Niet alleen dierenartikelen zijn te koop; ook aan de mens wordt gedacht. Tweedehands spullen, schoeisel, kleding, groenten en fruit. Van alles door elkaar. Tussen de uien en de boontjes staat zelfs muizen- en rattengif.
Leuk werk; weinig verdienen
Leuk werk, noemt Martijn Ooijevaar (33) het verkopen op de Barneveldse kleindierenmarkt.
Elke week verkoopt hij daar op een vaste plek zijn vogels. De tijd die hij niet aan zijn vogelhandel besteedt, gaat op aan geld verdienen als verkoopmedewerker bij een bouwmarkt. „Ik woon in Lelystad. Van het geld dat ik op de markt verdien, kan ik de huur op de markt en de brandstofkosten niet betalen.”
Zebravinken, kanaries, parkieten, agapornissen; alles wat de markt biedt en vraagt, koopt Ooijevaar in en verhandelt hij weer. Duur is hij niet, zegt-ie zelf. De duurste vogels, een paartje parkieten, kosten 60 euro.
Ooijevaar staat niet alleen op de Barneveldse, maar ook op andere markten. „In het vogelseizoen, dat loopt van september tot mei, sta ik op jaar- en maandmarkten door het hele land. Gemiddeld twee tot vier keer per week.”

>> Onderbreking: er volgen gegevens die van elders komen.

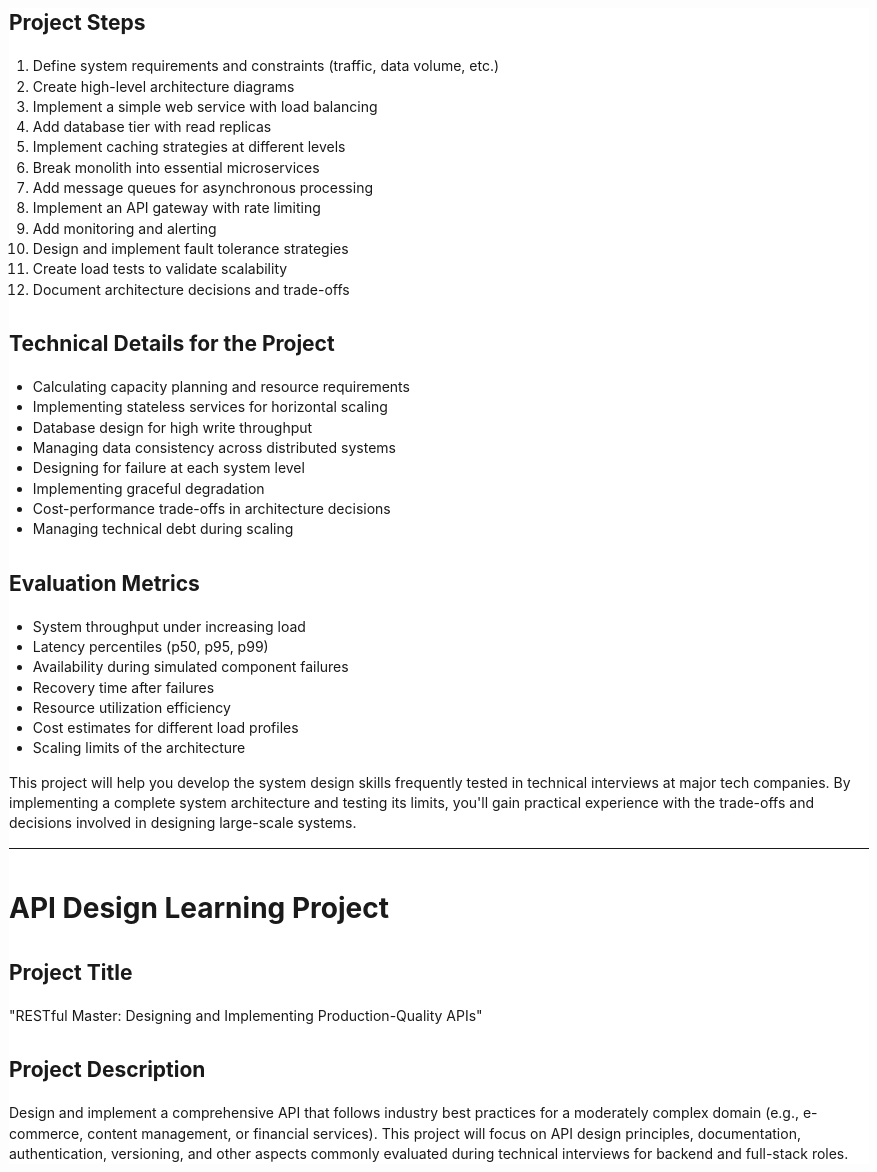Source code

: ## Project Steps
1. Define system requirements and constraints (traffic, data volume, etc.)
2. Create high-level architecture diagrams
3. Implement a simple web service with load balancing
4. Add database tier with read replicas
5. Implement caching strategies at different levels
6. Break monolith into essential microservices
7. Add message queues for asynchronous processing
8. Implement an API gateway with rate limiting
9. Add monitoring and alerting
10. Design and implement fault tolerance strategies
11. Create load tests to validate scalability
12. Document architecture decisions and trade-offs

## Technical Details for the Project
- Calculating capacity planning and resource requirements
- Implementing stateless services for horizontal scaling
- Database design for high write throughput
- Managing data consistency across distributed systems
- Designing for failure at each system level
- Implementing graceful degradation
- Cost-performance trade-offs in architecture decisions
- Managing technical debt during scaling

## Evaluation Metrics
- System throughput under increasing load
- Latency percentiles (p50, p95, p99)
- Availability during simulated component failures
- Recovery time after failures
- Resource utilization efficiency
- Cost estimates for different load profiles
- Scaling limits of the architecture

This project will help you develop the system design skills frequently tested in technical interviews at major tech companies. By implementing a complete system architecture and testing its limits, you'll gain practical experience with the trade-offs and decisions involved in designing large-scale systems.

---

# API Design Learning Project

## Project Title
"RESTful Master: Designing and Implementing Production-Quality APIs"

## Project Description
Design and implement a comprehensive API that follows industry best practices for a moderately complex domain (e.g., e-commerce, content management, or financial services). This project will focus on API design principles, documentation, authentication, versioning, and other aspects commonly evaluated during technical interviews for backend and full-stack roles.
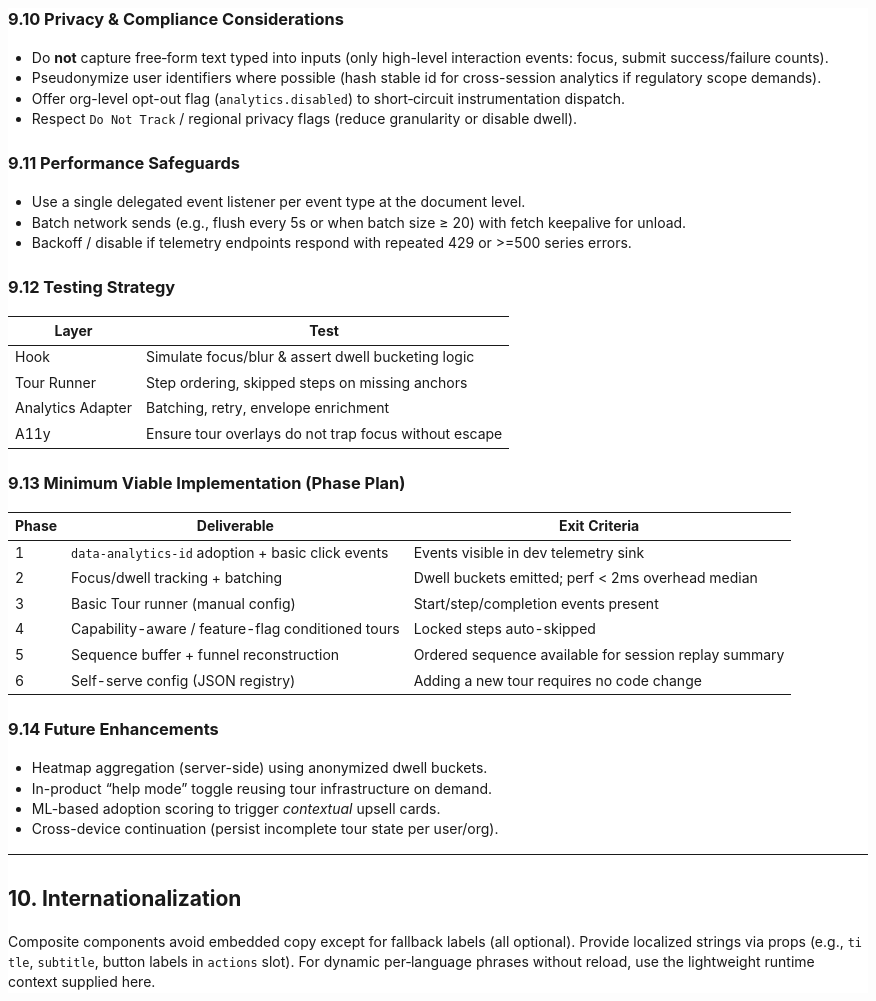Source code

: ### 9.10 Privacy & Compliance Considerations
- Do **not** capture free‑form text typed into inputs (only high-level interaction events: focus, submit success/failure counts).
- Pseudonymize user identifiers where possible (hash stable id for cross-session analytics if regulatory scope demands).
- Offer org-level opt-out flag (`analytics.disabled`) to short‑circuit instrumentation dispatch.
- Respect `Do Not Track` / regional privacy flags (reduce granularity or disable dwell).

### 9.11 Performance Safeguards
- Use a single delegated event listener per event type at the document level.
- Batch network sends (e.g., flush every 5s or when batch size ≥ 20) with fetch keepalive for unload.
- Backoff / disable if telemetry endpoints respond with repeated 429 or >=500 series errors.

### 9.12 Testing Strategy
| Layer | Test |
|-------|------|
| Hook | Simulate focus/blur & assert dwell bucketing logic |
| Tour Runner | Step ordering, skipped steps on missing anchors |
| Analytics Adapter | Batching, retry, envelope enrichment |
| A11y | Ensure tour overlays do not trap focus without escape |

### 9.13 Minimum Viable Implementation (Phase Plan)
| Phase | Deliverable | Exit Criteria |
|-------|-------------|---------------|
| 1 | `data-analytics-id` adoption + basic click events | Events visible in dev telemetry sink |
| 2 | Focus/dwell tracking + batching | Dwell buckets emitted; perf < 2ms overhead median |
| 3 | Basic Tour runner (manual config) | Start/step/completion events present |
| 4 | Capability-aware / feature-flag conditioned tours | Locked steps auto-skipped |
| 5 | Sequence buffer + funnel reconstruction | Ordered sequence available for session replay summary |
| 6 | Self-serve config (JSON registry) | Adding a new tour requires no code change |

### 9.14 Future Enhancements
- Heatmap aggregation (server-side) using anonymized dwell buckets.
- In-product “help mode” toggle reusing tour infrastructure on demand.
- ML-based adoption scoring to trigger *contextual* upsell cards.
- Cross-device continuation (persist incomplete tour state per user/org).

---

## 10. Internationalization
Composite components avoid embedded copy except for fallback labels (all optional). Provide localized strings via props (e.g., `title`, `subtitle`, button labels in `actions` slot). For dynamic per‑language phrases without reload, use the lightweight runtime context supplied here.
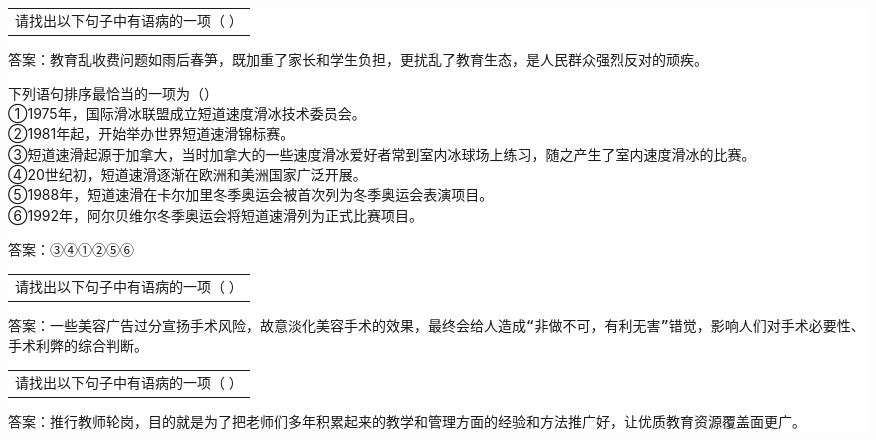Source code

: <div class="subject-content">
    <div class="subject-question">
        <div class="subject-question-wrap clearfix js-parent-content open">
            <div class="subject-question js-nc-pop-image">
            <table>  <tbody>   <tr>    <td>     请找出以下句子中有语病的一项（ ）    </td>   </tr>  </tbody> </table>
            </div>
    <label class="radio" id="checkbox">
        <pre>答案：教育乱收费问题如雨后春笋，既加重了家长和学生负担，更扰乱了教育生态，是人民群众强烈反对的顽疾。<br></pre>
    </label>
        </div>
    </div>
</div>
            
<div class="subject-content">
    <div class="subject-question">
        <div class="subject-question-wrap clearfix js-parent-content open">
            <div class="subject-question js-nc-pop-image">
            下列语句排序最恰当的一项为（）<div>①1975年，国际滑冰联盟成立短道速度滑冰技术委员会。</div><div>②1981年起，开始举办世界短道速滑锦标赛。</div><div>③短道速滑起源于加拿大，当时加拿大的一些速度滑冰爱好者常到室内冰球场上练习，随之产生了室内速度滑冰的比赛。</div><div>④20世纪初，短道速滑逐渐在欧洲和美洲国家广泛开展。</div><div>⑤1988年，短道速滑在卡尔加里冬季奥运会被首次列为冬季奥运会表演项目。</div><div>⑥1992年，阿尔贝维尔冬季奥运会将短道速滑列为正式比赛项目。</div>
            </div>
    <label class="radio" id="checkbox">
        <pre>答案：③④①②⑤⑥</pre>
    </label>
        </div>
    </div>
</div>
            
<div class="subject-content">
    <div class="subject-question">
        <div class="subject-question-wrap clearfix js-parent-content open">
            <div class="subject-question js-nc-pop-image">
            <table>  <tbody>   <tr>    <td>     请找出以下句子中有语病的一项（ ）    </td>   </tr>  </tbody> </table>
            </div>
    <label class="radio" id="checkbox">
        <pre>答案：一些美容广告过分宣扬手术风险，故意淡化美容手术的效果，最终会给人造成“非做不可，有利无害”错觉，影响人们对手术必要性、手术利弊的综合判断。<br></pre>
    </label>
        </div>
    </div>
</div>
            
<div class="subject-content">
    <div class="subject-question">
        <div class="subject-question-wrap clearfix js-parent-content open">
            <div class="subject-question js-nc-pop-image">
            <table>  <tbody>   <tr>    <td>     请找出以下句子中有语病的一项（ ）    </td>   </tr>  </tbody> </table>
            </div>
    <label class="radio" id="checkbox">
        <pre>答案：推行教师轮岗，目的就是为了把老师们多年积累起来的教学和管理方面的经验和方法推广好，让优质教育资源覆盖面更广。<br></pre>
    </label>
        </div>
    </div>
</div>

Zelf vogels kweken doet de handelaar niet. „Handelen en kweken gaan niet samen. Vogels moeten rust hebben als ze jongen krijgen. Mijn vogels gaan elke keer mee als ik naar een markt ga; dat is veel te onrustig.”
Eén ding moet hem nog van het hart: „De overheid zegt dat veel vogels moeilijk zijn te houden. Dat is niet waar. De Dierenbescherming probeert het houden van en handelen in vogels tegen te werken. De overheid is daar erg gevoelig voor. Er zijn veel regels waar we ons aan moeten houden,waardoor het werk niet leuker wordt.”
Triptips
Nederlands Pluimveemuseum. Dit museum is echt Barnevelds: de ontwikkeling van ei tot kip staat er centraal. Dit jaar bestaat het museum 25 jaar. Niet alleen belicht het de geschiedenis van een kip en de pluimveehouderij, ook is er aandacht voor de toekomst van de branche. Kinderen kunnen er kuikentjes aaien. Tot 31 oktober herbergt het museum de expositie ”Uit de hoogte”: een verzameling van dertig originele torenhanen. www.pluimveemuseum.nl.
Veluws Museum Nairac. In 1875 vond de toenmalige burgemeester van Barneveld, mr. C. A. Nairac, het tijd voor een gemeentemuseum. Hij richtte een oudheidkamer in met archeologische en andere historische voorwerpen. Naast de vaste collectie zijn er jaarlijks drie wisselexposities te zien. Nu is dat ”Barneveld en de jaren ’50”. Het museum is gehuisvest in De Brouwerij, een karakteristiek zeventiende-eeuws pand in het centrum van Barneveld. www.nairac.nl.
Oude Ambachten en Speelgoed Museum. Niet alleen kijken, ook voelen is in het museum in Terschuur (gemeente Barneveld) toegestaan. Volwassenen mogen het speelgoed weer gebruiken waar ze vroeger mee speelden. Ook zijn er zo’n 150 kleine winkeltjes, kamertjes en werkplaatsen, met oude gereedschappen en attributen uit de vorige eeuw en soms nog ouder: een oude smidse, een scharensliep, een drogisterij, een mandenvlechter, een leerlooier, een slagerij, een drukkerij en talloze andere. www.ambachtenmuseum.nl.